3. When the Mob’s Streamlined Murder Machine Began to Come Apart
Murder Inc. began to unravel in 1940 when Harry Rudolph, a career criminal and police informant, was held as a material witness in a 1933 murder of a minor teenaged gangster. Rudolph implicated three Murder Inc. hitmen, and one of the trio, Abraham “Kid Twist” Reles, was flipped by the authorities. He agreed to testify against his colleagues in over 200 murders. Until then, the authorities had been unaware of the mob’s streamlined contract murder system, let alone its scope and extent.
Abe Reles’ flipping was thus the moment when the smelly stuff hit the proverbial fan. Worse, for Murder Incorporated’s leaders and contract killers, Abe Reles turned out to be some kind of savant, with a freakish photographic memory of nearly every moment of his entire life. As applied to Murder, Inc., it meant that Reles could provide detailed testimony of every murder he had been involved in or heard of. That included dates, participants, where the killings had occurred, and how they had been carried out.
Omerta, the mob’s code of silence, was always a myth. Once Abe Reles began to sing, other Murder Inc. killers saw the wisdom of cutting a deal with the authorities. Eventually, four other hitmen turned state’s evidence, and joined Reles to testify against their former colleagues. The first trials began in May of 1940, and with the testimony of Reles and the other canaries singing, the convictions came in quick succession. They included the conviction and condemnation of Louis Buchalter, Murder Incorporated’s founder, his chief lieutenants, and other hitmen. Within a few years, Murder Inc. had vanished, with most of its members executed or imprisoned.
Reles and the other hitmen who had turned state’s evidence were stashed by the authorities in a secure location, the Half Moon Hotel in Coney Island. Early in the morning of November 12th, 1941, shortly before he was to testify against Murder Incorporated’s second leader, Albert Anastasia, Reles fell to his demise out the window of his sixth-floor hotel room. Police explained it as an accidental death. However, the circumstances were such that it was clear that the mob had gotten to Reles’ police bodyguards, and that one or more of them had pushed him out. As one mobster put it: “The canary could sing, but he couldn’t fly“.
Mafia boss Paul “Big Paulie” Castellano (1915 – 1985) was head of NYC’s Gambino crime family from 1976 until his passing. The son of a mobster in the Mangano family – forerunner of the Gambinos – who ran a numbers game, Castellano dropped out of school in eighth grade to become a hoodlum. By the 1950s, he had risen to become a capo. Although up to his neck in mob rackets, Castellano acted as if he was a legitimate businessman – an affectation that annoyed many of his hoodlum underlings, who had no delusions about their careers.

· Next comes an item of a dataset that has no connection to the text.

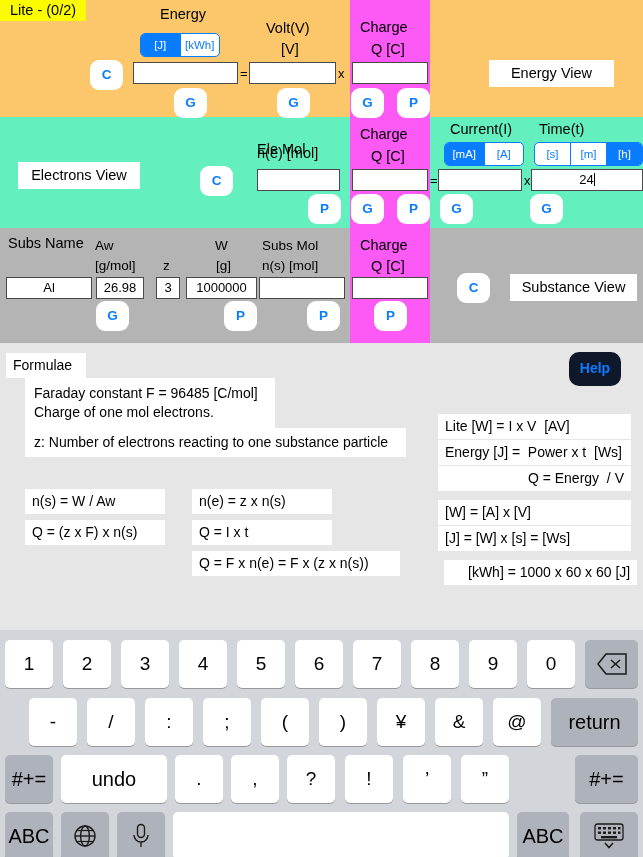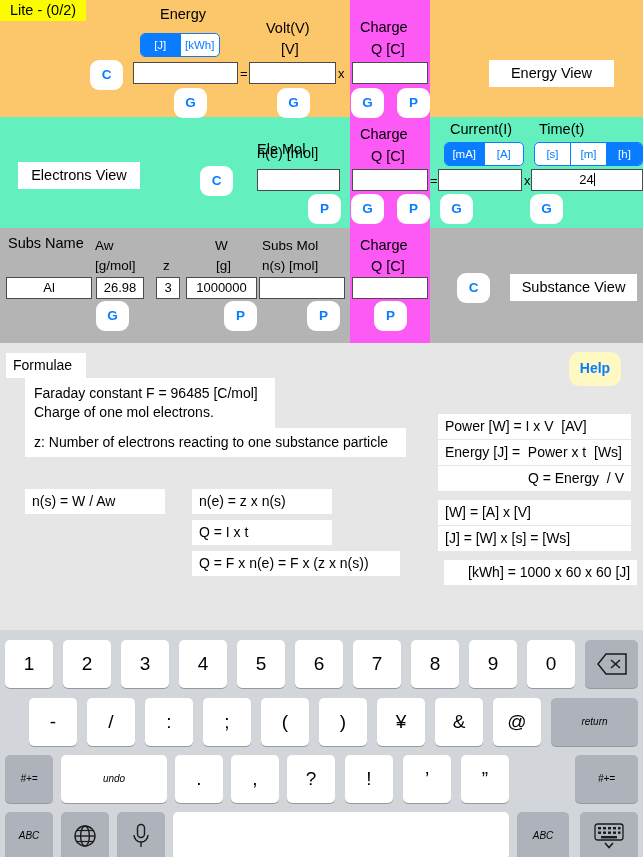"Help" .helpbtn { background: #fef9c3 -> #0f172a }
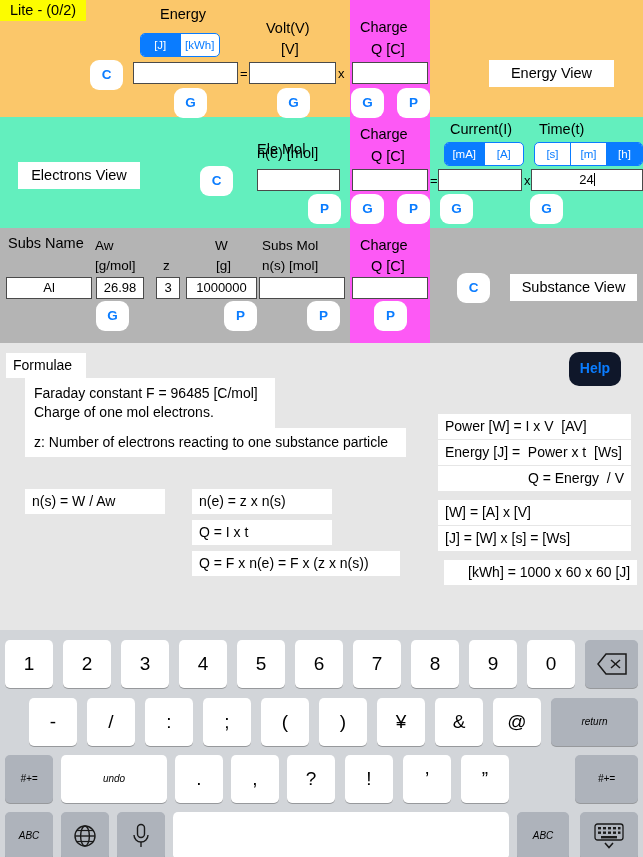"Power [W] = I x" div.chip { text: Power -> Lite }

The disgruntled underlings of the Gambino boss included an ambitious capo named John Gotti. When Castellano failed to attend a prominent subordinate’s funeral in 1985, it offended many Gambinos, and disgruntlement soon grew into rebellion. On December 16th, Gotti organized a hit squad that waited for Castellano’s outside one of his favorite restaurants, Sparks Steak House, in midtown Manhattan. As Castellano exited his car, Gotti watched from across the street as the hitmen rushed the mob boss, and gunned him down.